## TASK INPUTS
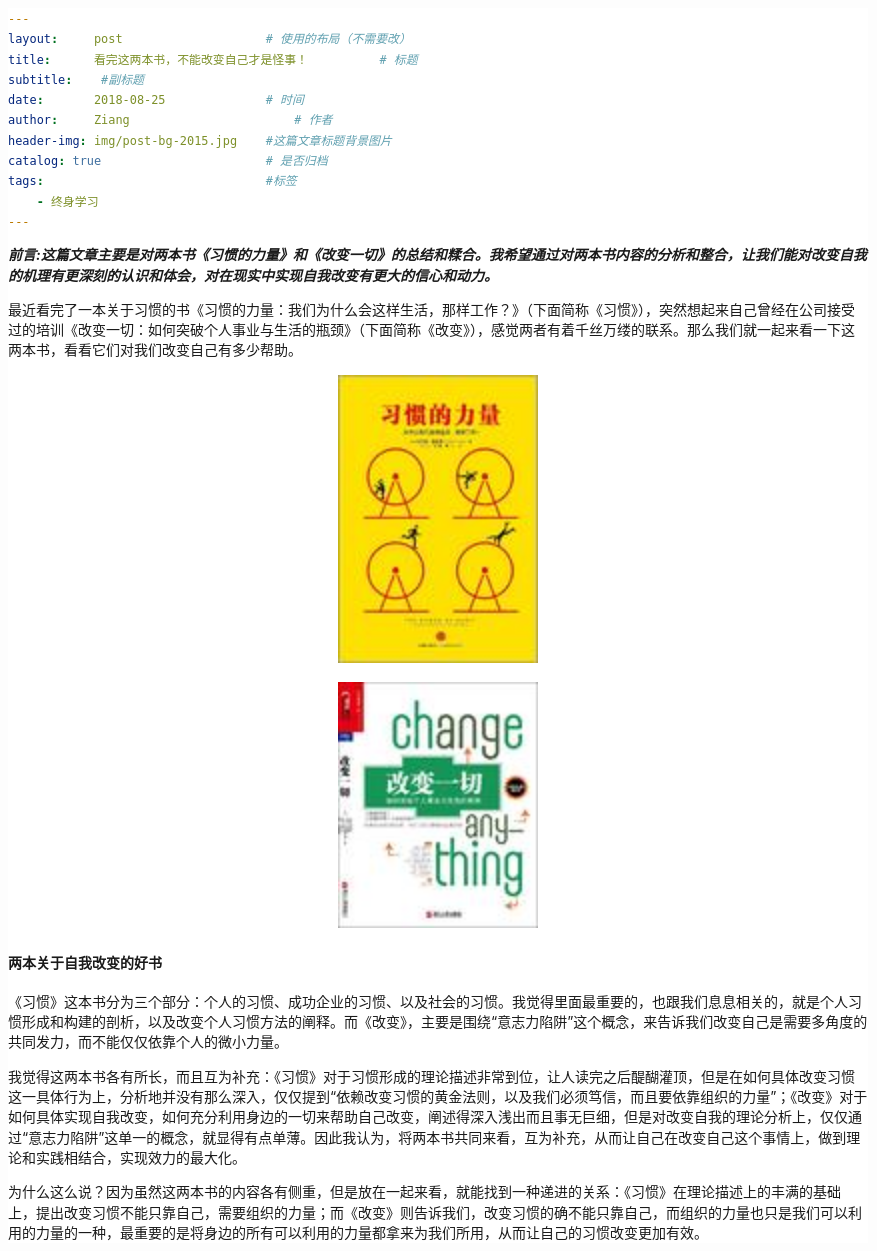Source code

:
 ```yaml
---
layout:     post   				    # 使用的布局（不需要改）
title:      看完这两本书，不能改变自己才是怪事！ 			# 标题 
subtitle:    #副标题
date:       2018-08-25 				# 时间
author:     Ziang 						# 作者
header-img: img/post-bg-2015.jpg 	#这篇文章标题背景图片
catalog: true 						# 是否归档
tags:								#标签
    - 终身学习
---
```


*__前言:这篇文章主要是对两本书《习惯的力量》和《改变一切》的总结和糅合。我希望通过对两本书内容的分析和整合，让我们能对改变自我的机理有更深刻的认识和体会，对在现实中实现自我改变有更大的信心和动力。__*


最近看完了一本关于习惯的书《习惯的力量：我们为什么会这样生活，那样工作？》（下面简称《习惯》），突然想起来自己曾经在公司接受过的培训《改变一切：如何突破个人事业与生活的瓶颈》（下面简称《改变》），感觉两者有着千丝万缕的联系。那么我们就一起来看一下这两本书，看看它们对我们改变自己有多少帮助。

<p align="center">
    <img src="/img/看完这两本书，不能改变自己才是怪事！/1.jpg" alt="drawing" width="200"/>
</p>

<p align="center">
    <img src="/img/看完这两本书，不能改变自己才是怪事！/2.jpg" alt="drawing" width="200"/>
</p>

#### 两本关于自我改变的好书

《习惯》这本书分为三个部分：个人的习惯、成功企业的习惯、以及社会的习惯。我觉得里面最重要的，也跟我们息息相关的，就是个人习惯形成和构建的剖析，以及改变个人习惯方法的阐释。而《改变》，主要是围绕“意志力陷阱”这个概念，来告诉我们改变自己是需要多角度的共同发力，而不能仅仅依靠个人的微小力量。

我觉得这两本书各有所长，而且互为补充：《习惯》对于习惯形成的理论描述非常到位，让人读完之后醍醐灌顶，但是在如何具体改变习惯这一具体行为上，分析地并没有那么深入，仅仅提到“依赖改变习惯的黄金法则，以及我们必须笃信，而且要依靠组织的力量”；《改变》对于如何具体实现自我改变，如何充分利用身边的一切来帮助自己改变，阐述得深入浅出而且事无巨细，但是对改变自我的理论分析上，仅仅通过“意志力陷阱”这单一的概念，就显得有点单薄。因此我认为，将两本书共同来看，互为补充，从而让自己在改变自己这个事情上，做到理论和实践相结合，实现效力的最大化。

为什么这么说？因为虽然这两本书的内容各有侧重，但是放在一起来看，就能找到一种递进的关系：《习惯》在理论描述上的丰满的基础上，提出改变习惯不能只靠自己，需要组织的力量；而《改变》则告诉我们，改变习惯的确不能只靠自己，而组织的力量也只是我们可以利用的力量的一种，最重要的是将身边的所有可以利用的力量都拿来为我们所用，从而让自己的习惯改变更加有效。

## WHAT TO DO
Which lines of the data contain "改变一切"? Copy them all.

## ANSWER SECTION
*__前言:这篇文章主要是对两本书《习惯的力量》和《改变一切》的总结和糅合。我希望通过对两本书内容的分析和整合，让我们能对改变自我的机理有更深刻的认识和体会，对在现实中实现自我改变有更大的信心和动力。__*
最近看完了一本关于习惯的书《习惯的力量：我们为什么会这样生活，那样工作？》（下面简称《习惯》），突然想起来自己曾经在公司接受过的培训《改变一切：如何突破个人事业与生活的瓶颈》（下面简称《改变》），感觉两者有着千丝万缕的联系。那么我们就一起来看一下这两本书，看看它们对我们改变自己有多少帮助。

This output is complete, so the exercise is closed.